No caso da História, diferentemente da Matemática e do Português, a ignorância e a aversão tem raízes diversas, mais fundas e melhor explicáveis. Por um lado, o hedonismo dos tempos modernos deifica o imediato e indispõe à reflexão e ligação com o passado, mesmo o mais próximo. E a míngua de perspectiva de projectos para o futuro, leva também ao acentuar do efeito perverso de, centrando tudo no “presente imediato”, não havendo espaço para o “após”, levar, por acrescidas razões, à desvalorização do “antes”. Por outro lado, as gerações dos pais dos actuais alunos e dos jovens licenciados, dos que hoje têm menos de quarenta anos, é composta por pessoas não escolarizadas ou semi-escolarizadas ou, entre a minoria dos que frequentaram o ensino, foram submetidos à cartilha de propaganda histórica simplificadora e cheia de “brancas” e tabus, reduzidas às camadas de reconstituição de heroificações histórica e ideológica segundo a mensagem do salazarismo, que tornou o ensino de História não só desinteressante como reduzido a um ritual curricular tacitamente contractualizado entre a Escola e os alunos. Para a última camada de pais dos actuais estudantes, a que frequentou o ensino no imediato pós-25 de Abril, ou encontrou o deserto do vazio da reconstrução do ensino da História (ainda não refeito do corte com o legado pedagógico-salazarista) ou compensou esse hiato por via das cartilhas materialistas-históricas em que a simplificação, a cristalização, a parcialidade e o dogmatismo difundiam um pronto-a-vestir de magazine de luta de classes (para os que não sabem o que foi essa cartilha, leiam o António Vilarigues que volta e meia, no “Público”, dá dela um show revivalista sobre “marxismo-leninismo” com cheirinho a Brejnev). Num caso e noutro, ambos convidando à preguiça e ao desprazer na aventura de descoberta da leitura e interpretação do passado. Com a democratização e massificação do ensino, traduzida na explosão das populações académicas, estas foram não só encontrar professores maioritariamente mal preparados como os seus meios familiares eram (e são) relapsos ao interesse e ao conhecimento da História.

 

Paradoxalmente, como se tratasse de um plano paralelo, explodiu o número de “historiadores” entre nós.
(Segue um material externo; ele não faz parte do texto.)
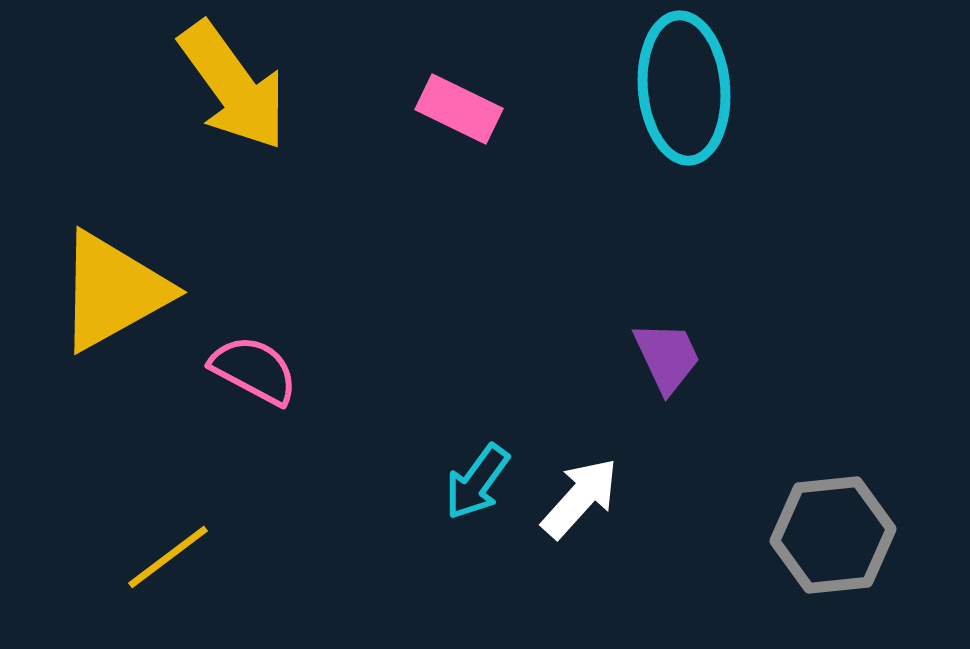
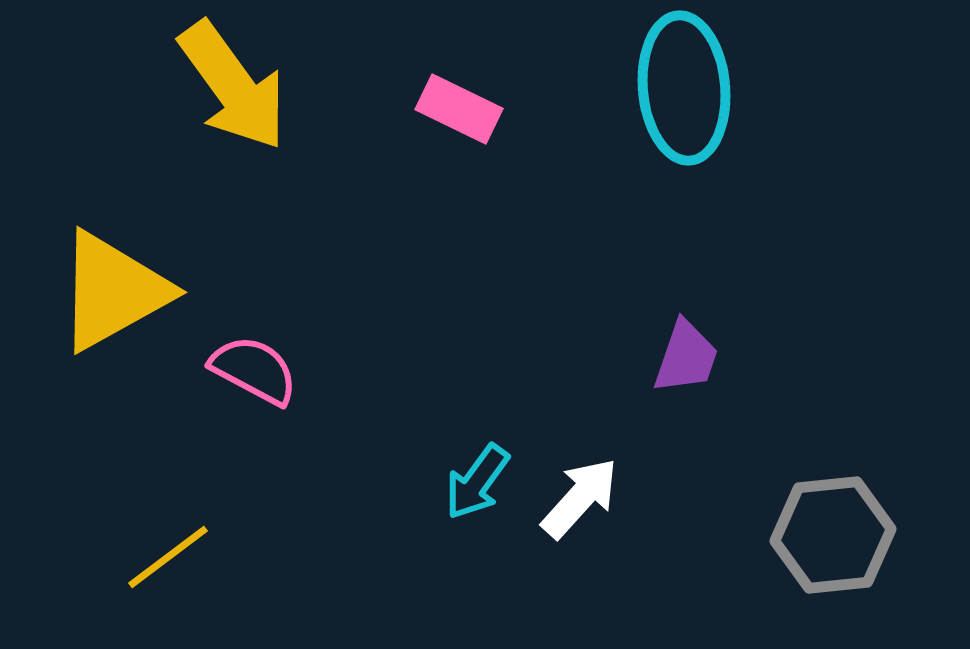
purple trapezoid: moved 19 px right; rotated 44 degrees clockwise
E nunca se publicou tanto como actualmente, sobretudo sobre história contemporânea, nomeadamente sobre aspectos parcelares do Estado Novo e do colonialismo português. E assiste-se a um sector altamente dinâmico e produtivo no mundo universitário que tornaram a historiografia uma das principais pontes de ligação da Academia com a sociedade, sobretudo utilizando o passadiço da política.

 

Enquanto é patente o enorme fosso entre uma maioria escolarizada e escolar avessa e ignorante da História e um mundo académico febril na “moda da História” (na fase de “recuperação do tempo perdido”), surgiu o célebre concurso televisivo sobre “Os Grandes Portugueses”, o qual remete inevitavelmente para os mitos, as santificações e as heroificações na cristalização do imaginário português sobre as suas julgadas grandezas e referências. Que será, julgo, a revelação mais clara dos contornos da crise das nossas ausências de conhecimento com as formas de as compensar através da revelação dos mitos de substituição, alguns fantasmagóricos. Interessante? Sem dúvida. Pelas mais variadas e contraditórias razões. Por exemplo e como diz, com todo o propósito, o historiador Rui Bebiano:

 

Numa altura em que o conhecimento do passado – mesmo aquele mais elementar e factual – se reduz praticamente, para a maioria das pessoas, a umas quantas generalidades ensinadas até ao 9º ano de escolaridade, a notas avulsas surgidas em alguns jornais diários ou na imprensa light, a rubricas de certos programas e concursos televisivos, ou à interferência dos romances históricos de qualidade literária duvidosa, mais do que lamentar as mudanças impostas por este estado de coisas, importará questionar a concepção litúrgica da história que tem servido de álibi a essa vaga de simplificação. Essa «história-cerimónia» que, em nome da estrita «cientificidade», ou da intenção legitimadora, se exclui por vontade própria do papel pedagógico e de intervenção quotidiana no presente, desvalorizando-se enquanto instrumento da cidadania e isolando-se socialmente.”